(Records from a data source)
------------------------
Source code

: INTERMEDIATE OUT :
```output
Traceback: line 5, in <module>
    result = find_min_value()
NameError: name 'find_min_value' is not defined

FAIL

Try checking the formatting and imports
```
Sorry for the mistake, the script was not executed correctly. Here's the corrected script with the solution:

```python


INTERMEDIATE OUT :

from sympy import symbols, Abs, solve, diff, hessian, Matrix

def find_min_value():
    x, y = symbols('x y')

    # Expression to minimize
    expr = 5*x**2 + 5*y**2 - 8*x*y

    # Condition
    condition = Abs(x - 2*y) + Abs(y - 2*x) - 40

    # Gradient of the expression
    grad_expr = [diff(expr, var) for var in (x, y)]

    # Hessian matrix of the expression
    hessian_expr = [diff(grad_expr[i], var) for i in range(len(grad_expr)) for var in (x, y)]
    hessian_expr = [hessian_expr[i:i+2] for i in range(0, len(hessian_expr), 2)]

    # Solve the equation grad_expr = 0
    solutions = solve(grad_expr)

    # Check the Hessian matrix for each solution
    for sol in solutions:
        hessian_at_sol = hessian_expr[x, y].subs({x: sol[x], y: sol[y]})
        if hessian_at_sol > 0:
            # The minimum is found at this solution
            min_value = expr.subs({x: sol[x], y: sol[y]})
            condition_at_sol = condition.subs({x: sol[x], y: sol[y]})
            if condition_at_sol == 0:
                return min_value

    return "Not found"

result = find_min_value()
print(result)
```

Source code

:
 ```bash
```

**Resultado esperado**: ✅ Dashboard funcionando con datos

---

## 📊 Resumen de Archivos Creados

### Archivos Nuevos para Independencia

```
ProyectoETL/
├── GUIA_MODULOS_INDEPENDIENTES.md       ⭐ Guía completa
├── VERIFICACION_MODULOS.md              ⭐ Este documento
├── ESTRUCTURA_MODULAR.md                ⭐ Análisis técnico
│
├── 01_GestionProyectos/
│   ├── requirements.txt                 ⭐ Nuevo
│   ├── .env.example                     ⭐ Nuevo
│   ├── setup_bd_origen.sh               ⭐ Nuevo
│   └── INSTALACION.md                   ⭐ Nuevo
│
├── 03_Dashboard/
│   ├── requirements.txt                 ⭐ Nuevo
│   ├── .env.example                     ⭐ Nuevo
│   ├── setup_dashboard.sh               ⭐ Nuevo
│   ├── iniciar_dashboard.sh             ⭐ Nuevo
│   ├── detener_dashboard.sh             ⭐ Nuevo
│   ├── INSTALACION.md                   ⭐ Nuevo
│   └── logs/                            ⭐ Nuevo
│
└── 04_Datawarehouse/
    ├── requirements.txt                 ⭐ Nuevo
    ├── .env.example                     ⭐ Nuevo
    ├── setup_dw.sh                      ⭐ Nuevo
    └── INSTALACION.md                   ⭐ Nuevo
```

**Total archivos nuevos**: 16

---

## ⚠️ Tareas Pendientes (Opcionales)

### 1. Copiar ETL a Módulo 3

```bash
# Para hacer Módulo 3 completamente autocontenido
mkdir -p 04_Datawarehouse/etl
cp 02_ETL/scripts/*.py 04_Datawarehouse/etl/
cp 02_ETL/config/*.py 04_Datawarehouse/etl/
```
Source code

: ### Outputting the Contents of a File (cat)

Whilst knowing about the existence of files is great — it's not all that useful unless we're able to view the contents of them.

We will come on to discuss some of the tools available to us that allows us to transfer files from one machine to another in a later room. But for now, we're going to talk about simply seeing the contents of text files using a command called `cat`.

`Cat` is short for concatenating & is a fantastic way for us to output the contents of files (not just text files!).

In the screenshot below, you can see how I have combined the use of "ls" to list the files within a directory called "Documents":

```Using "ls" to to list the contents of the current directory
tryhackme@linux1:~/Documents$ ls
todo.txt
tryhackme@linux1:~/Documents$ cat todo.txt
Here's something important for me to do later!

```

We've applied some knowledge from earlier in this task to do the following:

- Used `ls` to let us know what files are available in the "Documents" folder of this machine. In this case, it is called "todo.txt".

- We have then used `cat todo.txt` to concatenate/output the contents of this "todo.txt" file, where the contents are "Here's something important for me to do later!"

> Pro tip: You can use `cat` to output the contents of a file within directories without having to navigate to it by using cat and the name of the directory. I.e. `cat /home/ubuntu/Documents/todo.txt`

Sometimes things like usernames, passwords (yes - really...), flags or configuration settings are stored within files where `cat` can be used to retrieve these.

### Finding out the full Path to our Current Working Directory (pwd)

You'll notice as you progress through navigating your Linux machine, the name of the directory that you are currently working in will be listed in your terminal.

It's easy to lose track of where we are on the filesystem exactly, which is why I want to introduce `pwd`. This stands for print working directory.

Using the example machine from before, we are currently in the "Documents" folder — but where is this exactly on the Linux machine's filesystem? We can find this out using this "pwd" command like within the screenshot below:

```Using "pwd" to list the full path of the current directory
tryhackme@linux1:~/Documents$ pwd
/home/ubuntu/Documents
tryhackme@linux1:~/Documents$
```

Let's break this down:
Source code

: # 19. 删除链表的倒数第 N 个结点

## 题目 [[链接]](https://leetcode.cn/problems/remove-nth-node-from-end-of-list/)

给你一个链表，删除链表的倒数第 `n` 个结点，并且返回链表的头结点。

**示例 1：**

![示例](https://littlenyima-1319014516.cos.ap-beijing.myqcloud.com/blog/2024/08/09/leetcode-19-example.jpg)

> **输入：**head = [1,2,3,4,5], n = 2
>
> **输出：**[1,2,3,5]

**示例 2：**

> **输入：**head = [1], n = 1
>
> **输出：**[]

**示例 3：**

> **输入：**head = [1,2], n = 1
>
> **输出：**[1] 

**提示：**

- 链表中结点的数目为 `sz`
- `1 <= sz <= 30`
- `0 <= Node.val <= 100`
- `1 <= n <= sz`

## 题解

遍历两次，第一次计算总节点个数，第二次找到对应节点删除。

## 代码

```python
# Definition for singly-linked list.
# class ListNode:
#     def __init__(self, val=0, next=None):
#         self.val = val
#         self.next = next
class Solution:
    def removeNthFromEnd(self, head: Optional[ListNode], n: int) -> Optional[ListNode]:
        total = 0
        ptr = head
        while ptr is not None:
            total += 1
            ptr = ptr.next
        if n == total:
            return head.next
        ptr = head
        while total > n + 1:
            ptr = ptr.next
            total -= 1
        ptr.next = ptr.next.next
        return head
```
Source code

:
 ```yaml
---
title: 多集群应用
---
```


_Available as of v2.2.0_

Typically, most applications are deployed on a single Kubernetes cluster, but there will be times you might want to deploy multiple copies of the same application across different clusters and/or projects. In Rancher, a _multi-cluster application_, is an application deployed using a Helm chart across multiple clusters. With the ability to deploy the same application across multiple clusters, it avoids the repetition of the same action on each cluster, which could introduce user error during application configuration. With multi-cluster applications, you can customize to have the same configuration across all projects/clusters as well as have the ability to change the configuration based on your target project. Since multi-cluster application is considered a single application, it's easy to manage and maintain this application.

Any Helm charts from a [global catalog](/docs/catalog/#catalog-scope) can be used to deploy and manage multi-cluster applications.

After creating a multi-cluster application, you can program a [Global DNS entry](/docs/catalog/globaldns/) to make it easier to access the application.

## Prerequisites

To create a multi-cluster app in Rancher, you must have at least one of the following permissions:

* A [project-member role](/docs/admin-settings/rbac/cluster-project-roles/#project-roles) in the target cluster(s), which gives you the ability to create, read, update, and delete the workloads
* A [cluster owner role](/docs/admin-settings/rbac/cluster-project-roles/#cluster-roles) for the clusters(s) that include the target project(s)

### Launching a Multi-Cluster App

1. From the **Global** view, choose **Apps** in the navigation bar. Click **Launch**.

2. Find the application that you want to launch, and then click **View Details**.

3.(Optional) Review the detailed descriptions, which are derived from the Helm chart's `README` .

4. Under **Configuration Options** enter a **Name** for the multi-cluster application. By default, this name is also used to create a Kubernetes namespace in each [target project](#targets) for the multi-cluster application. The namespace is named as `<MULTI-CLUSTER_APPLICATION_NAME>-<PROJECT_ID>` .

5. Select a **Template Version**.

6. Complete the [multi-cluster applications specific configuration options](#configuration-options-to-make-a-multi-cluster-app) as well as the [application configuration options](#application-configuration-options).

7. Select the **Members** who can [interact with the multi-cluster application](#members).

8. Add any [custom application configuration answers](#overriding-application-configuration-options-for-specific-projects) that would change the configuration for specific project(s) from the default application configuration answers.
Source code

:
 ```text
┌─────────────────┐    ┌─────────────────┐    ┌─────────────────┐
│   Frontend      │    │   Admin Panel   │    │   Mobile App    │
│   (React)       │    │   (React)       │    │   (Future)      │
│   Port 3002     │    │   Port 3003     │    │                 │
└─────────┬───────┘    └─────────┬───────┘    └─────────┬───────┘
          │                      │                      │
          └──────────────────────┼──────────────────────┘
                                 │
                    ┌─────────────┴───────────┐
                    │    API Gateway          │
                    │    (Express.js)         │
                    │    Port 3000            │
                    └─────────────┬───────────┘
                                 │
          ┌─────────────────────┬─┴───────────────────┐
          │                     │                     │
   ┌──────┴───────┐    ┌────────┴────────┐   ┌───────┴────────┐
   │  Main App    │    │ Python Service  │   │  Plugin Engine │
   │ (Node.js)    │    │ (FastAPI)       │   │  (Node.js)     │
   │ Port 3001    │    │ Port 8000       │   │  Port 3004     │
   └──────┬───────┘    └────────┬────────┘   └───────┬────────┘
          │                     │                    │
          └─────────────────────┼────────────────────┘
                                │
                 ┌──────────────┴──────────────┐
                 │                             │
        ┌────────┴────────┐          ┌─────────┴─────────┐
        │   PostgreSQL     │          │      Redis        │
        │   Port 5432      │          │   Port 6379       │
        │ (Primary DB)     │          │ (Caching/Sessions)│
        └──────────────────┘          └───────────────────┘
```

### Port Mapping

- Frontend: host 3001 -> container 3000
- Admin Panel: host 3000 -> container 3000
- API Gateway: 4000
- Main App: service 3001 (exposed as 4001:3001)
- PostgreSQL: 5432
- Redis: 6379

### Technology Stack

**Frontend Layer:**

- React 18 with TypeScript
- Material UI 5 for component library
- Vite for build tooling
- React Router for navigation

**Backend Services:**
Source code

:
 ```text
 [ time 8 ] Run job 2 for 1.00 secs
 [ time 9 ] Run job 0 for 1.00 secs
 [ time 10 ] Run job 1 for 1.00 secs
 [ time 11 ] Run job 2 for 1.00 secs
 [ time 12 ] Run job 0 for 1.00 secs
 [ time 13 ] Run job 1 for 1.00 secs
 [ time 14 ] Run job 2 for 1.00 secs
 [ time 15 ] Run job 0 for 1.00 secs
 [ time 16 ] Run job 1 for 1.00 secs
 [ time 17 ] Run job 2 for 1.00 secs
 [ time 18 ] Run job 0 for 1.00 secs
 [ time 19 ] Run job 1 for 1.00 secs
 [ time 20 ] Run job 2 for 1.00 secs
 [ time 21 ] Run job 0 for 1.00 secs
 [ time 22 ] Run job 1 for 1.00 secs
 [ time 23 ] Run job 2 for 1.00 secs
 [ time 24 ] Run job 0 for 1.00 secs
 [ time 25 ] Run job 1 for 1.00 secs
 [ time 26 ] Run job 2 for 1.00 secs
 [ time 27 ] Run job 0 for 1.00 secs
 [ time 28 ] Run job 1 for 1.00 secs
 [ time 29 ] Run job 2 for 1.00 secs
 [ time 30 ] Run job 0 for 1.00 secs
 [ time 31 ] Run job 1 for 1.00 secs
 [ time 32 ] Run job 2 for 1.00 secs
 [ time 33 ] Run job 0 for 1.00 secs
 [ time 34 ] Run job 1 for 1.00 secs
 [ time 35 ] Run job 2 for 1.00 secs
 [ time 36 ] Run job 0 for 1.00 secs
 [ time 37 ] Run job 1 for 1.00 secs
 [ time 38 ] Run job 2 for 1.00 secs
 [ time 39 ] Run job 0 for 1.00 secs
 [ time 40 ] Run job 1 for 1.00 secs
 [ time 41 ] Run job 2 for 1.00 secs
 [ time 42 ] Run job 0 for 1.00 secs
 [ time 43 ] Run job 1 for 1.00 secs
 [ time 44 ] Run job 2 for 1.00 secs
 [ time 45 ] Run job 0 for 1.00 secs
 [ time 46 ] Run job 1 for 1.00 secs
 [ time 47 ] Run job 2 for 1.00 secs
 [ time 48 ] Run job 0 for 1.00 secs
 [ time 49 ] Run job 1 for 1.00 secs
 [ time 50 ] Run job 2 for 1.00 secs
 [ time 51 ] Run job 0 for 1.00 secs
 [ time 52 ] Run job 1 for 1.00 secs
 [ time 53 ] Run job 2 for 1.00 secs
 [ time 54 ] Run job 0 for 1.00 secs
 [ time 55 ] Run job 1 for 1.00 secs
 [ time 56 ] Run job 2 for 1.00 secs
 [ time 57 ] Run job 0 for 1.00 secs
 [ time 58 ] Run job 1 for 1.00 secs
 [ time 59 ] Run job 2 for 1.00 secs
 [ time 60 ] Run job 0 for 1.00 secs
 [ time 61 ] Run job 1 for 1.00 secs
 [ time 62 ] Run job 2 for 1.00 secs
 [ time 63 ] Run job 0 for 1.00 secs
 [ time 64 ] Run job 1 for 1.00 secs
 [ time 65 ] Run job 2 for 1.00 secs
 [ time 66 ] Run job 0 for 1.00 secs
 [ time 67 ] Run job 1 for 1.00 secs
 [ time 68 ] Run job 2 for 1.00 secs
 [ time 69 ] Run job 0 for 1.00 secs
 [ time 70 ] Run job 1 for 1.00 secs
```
------------------------
▶ _Exercise brief_:
Bring together all lines in the records where the word "solutions" is found.

▶ _Response for this exercise_:
    solutions = solve(grad_expr)
    for sol in solutions:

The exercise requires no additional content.